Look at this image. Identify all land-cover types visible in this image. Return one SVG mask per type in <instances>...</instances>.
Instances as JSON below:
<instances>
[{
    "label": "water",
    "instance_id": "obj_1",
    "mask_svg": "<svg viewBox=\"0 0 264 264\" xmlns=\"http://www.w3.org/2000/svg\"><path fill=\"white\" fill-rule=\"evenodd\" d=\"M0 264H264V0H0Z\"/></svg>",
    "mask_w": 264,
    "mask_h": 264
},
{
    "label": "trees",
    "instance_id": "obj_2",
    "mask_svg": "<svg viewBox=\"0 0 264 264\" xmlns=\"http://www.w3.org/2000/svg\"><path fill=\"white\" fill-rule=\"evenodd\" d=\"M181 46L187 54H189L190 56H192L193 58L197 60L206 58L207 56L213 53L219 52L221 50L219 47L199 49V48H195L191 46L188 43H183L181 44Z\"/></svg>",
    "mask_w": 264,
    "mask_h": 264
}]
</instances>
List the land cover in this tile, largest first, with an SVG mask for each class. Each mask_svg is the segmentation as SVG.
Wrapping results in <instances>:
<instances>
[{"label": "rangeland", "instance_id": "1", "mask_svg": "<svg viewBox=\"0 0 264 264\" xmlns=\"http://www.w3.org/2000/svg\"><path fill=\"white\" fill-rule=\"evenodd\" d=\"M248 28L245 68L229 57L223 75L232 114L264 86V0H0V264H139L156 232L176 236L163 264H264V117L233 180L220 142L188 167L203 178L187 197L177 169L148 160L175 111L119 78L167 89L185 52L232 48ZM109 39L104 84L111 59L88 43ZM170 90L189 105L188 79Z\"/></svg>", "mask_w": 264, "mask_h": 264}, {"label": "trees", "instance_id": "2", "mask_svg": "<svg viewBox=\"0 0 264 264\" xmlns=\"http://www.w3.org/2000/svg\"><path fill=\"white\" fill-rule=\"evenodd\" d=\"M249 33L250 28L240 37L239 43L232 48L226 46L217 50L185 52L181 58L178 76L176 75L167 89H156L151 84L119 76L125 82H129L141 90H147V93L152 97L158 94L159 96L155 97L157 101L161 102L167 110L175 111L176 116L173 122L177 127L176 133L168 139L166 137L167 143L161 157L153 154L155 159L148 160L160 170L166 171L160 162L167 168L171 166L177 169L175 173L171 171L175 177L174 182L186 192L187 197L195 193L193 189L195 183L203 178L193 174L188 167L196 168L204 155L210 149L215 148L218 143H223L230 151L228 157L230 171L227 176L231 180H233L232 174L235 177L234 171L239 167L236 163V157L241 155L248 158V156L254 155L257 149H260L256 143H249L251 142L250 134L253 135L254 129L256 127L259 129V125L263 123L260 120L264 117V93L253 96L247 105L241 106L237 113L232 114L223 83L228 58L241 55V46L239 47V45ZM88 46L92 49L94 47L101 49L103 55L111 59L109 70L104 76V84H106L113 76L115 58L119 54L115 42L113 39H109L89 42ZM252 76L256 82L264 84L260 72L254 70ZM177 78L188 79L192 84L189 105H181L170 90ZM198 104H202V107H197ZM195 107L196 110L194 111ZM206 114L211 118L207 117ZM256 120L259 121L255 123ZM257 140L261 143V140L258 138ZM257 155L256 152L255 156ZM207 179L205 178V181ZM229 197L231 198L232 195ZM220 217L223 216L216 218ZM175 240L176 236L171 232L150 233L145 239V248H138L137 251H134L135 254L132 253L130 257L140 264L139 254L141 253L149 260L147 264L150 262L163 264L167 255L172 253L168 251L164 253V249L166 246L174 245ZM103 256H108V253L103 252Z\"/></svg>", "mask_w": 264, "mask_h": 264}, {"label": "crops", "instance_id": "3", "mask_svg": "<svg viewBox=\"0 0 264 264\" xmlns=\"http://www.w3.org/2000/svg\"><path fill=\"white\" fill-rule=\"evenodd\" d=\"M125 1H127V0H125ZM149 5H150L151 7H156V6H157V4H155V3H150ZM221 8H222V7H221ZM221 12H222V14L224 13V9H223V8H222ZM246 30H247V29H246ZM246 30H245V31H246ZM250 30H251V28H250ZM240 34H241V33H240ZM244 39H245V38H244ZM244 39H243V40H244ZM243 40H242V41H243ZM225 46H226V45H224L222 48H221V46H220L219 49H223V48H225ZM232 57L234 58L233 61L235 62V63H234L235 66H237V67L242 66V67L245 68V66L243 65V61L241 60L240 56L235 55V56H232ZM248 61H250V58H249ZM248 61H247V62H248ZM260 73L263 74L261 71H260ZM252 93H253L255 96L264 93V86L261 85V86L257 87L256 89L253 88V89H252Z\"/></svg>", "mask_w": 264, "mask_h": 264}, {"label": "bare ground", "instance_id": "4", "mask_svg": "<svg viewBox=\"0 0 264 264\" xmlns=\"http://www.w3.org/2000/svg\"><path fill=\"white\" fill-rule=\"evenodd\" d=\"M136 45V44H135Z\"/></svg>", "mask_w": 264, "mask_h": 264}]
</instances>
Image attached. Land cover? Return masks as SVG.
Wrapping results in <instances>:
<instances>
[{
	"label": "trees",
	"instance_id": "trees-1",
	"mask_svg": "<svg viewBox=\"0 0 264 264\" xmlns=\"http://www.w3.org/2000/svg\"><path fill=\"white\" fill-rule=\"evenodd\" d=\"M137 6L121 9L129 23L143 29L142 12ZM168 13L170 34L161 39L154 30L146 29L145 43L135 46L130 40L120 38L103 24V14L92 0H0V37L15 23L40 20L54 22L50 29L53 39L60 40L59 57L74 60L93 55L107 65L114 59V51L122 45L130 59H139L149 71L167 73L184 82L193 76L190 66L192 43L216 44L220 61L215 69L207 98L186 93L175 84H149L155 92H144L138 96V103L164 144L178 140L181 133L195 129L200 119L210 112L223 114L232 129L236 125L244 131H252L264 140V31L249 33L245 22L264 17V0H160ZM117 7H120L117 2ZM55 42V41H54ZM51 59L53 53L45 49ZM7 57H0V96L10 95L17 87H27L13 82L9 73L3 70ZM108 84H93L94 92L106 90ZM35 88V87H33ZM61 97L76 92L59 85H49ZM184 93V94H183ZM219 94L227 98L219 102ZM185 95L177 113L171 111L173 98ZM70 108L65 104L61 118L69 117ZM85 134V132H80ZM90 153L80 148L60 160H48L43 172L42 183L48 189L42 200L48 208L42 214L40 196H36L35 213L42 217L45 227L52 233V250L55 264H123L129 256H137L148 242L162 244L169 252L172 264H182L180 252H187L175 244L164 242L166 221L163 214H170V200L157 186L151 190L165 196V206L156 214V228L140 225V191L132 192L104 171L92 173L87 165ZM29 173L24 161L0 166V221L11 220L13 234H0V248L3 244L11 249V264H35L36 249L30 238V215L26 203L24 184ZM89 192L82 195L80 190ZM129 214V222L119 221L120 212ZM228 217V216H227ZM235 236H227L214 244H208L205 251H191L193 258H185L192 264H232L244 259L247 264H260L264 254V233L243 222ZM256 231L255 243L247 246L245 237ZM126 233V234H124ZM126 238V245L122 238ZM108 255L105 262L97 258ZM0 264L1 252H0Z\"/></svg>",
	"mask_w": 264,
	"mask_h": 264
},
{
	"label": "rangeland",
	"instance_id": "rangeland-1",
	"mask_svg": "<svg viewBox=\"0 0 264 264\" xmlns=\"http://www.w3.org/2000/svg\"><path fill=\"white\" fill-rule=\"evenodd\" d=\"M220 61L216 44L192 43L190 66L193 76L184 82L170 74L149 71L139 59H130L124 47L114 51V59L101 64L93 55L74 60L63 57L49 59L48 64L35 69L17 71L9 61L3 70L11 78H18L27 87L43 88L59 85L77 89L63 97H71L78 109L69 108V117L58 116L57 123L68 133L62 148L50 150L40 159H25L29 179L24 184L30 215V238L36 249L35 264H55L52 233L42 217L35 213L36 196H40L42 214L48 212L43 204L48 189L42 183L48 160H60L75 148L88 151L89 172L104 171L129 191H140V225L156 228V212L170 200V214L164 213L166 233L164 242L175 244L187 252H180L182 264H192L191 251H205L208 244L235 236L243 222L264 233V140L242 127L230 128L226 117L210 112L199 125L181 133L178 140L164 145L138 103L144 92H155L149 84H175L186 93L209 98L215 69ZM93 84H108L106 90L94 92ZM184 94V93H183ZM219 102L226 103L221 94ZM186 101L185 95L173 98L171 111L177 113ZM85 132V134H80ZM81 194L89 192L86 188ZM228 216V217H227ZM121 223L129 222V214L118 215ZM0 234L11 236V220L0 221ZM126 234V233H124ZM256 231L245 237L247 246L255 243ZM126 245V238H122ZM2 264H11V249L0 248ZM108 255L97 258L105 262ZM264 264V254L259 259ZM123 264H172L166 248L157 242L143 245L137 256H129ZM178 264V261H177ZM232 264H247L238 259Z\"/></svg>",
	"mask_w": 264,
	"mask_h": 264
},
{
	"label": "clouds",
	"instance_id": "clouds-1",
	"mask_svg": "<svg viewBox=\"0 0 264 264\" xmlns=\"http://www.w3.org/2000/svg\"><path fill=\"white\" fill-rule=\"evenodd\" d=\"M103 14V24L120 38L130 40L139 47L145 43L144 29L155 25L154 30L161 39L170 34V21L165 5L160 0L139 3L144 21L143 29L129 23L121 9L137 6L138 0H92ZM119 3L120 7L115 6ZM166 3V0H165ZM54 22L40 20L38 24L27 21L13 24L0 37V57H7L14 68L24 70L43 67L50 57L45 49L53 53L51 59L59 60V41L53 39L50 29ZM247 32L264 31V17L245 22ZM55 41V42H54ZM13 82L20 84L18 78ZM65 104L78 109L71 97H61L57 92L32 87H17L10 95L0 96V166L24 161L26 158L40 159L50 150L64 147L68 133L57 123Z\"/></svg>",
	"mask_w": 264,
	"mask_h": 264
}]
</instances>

== Problem requirements ==
Find each line in the listing above that contains the string "cover" and copy those lines.

== Final answer ==
Look at this image. Identify all land-cover types visible in this image. Return one SVG mask per type in <instances>...</instances>.
List the land cover in this tile, largest first, with an SVG mask for each class. Each mask_svg is the segmentation as SVG.
Image attached. Land cover? Return masks as SVG.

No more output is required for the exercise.